Bisnis.com, JAKARTA—Situs media juga berpotensi diretas, kendati kasusnya relatif jarang dibandingkan dengan kasus peretasan situs pemerintah.
Pratama Persadha, Chairman, Communication and Information System Security Research Center (CISSReC), mengatakan resiko media—terutama media arus utama—untuk diserang tetap sama dengan situs pemerintah.
“Yang membedakan rata-rata situs milik instansi pemerintah sering kali kurang dijaga,” ujarnya hari ini Jumat (9/2/2018).
Pratama juga mengatakan tim IT media besar biasanya memang melakukan pengawasan, tapi kelemahan akan tetap ada.
Tim IT harus melakukan checking setiap hari. “Hari ini aman belum tentu besok aman,” tuturnya.
Pratama--mengutip Edward Snowden—membeberkan pada 2015 ada trend media menjadi sasaran peretasan baik oleh state maupun non-state. Hal ini dikarenakan media arus utama dianggap punya legitimasi mengeluarkan berita yang berpengaruh.
Lebih lanjut ia mencontohkan konflik Saudi dengan Qatar. Saudi pertama kali mengeluarkan sanksi dan ancaman embargo untuk Qatar dengan alasan pemberitaan Qatar News Agency (QNA) yang dinilai Saudi sebagai bentuk keberpihakan Qatar pada blok Iran.
Pihak QNA dan pemerintah Qatar menjelaskan bahwa tidak pernah ada berita yg dimaksud dan itu adalah hasil peretasan.
“Itu menjadi bukti bahwa media juga menjadi salah satu objek dari peretasan.

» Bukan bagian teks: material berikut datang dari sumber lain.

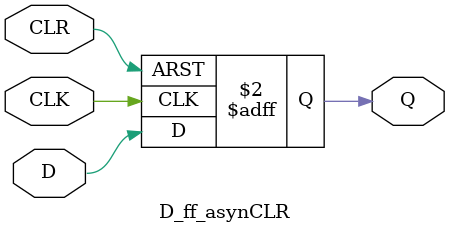
<source format=v>
module D_ff_asynCLR(CLK, CLR, D, Q);
	input CLK, CLR, D;
	output reg Q;
	
	always @ (posedge CLK or posedge CLR)
		if (CLR) Q <= 0;
		else Q <= D;
endmodule 
</source>
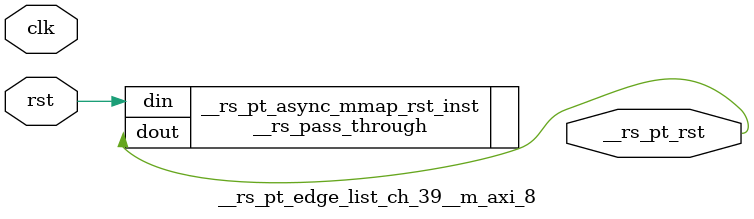
<source format=v>
`timescale 1 ns / 1 ps
/**   Generated by RapidStream   **/
module __rs_pt_edge_list_ch_39__m_axi_8 #(
    parameter BufferSize         = 32,
    parameter BufferSizeLog      = 5,
    parameter AddrWidth          = 64,
    parameter AxiSideAddrWidth   = 64,
    parameter DataWidth          = 512,
    parameter DataWidthBytesLog  = 6,
    parameter WaitTimeWidth      = 4,
    parameter BurstLenWidth      = 8,
    parameter EnableReadChannel  = 1,
    parameter EnableWriteChannel = 1,
    parameter MaxWaitTime        = 3,
    parameter MaxBurstLen        = 15
) (
    output wire __rs_pt_rst,
    input wire  clk,
    input wire  rst
);




__rs_pass_through #(
    .WIDTH (1)
) __rs_pt_async_mmap_rst_inst /**   Generated by RapidStream   **/ (
    .din  (rst),
    .dout (__rs_pt_rst)
);

endmodule  // __rs_pt_edge_list_ch_39__m_axi_8
</source>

Apalagi dengan era digital, hoaks saja tidak cukup,” ujar Pratama.
Ia menilai keonaran dan instabilitas bisa lahir dari berita yang tidak diproduksi namun muncul di situs (berita) dan juga di media sosial.
Karena itu, Pratama menghimbau agar setiap personil media yang mempunyai akses tinggi ke sistem hatus dipastikan aman dan mengganti passwordnya secara berkalan.
Sebab, biasanya yang pertama kali diincar peretas adalah personil yang mempunyai akses lebih dalam ke sistem untuk membuat kerusakan lebih besar.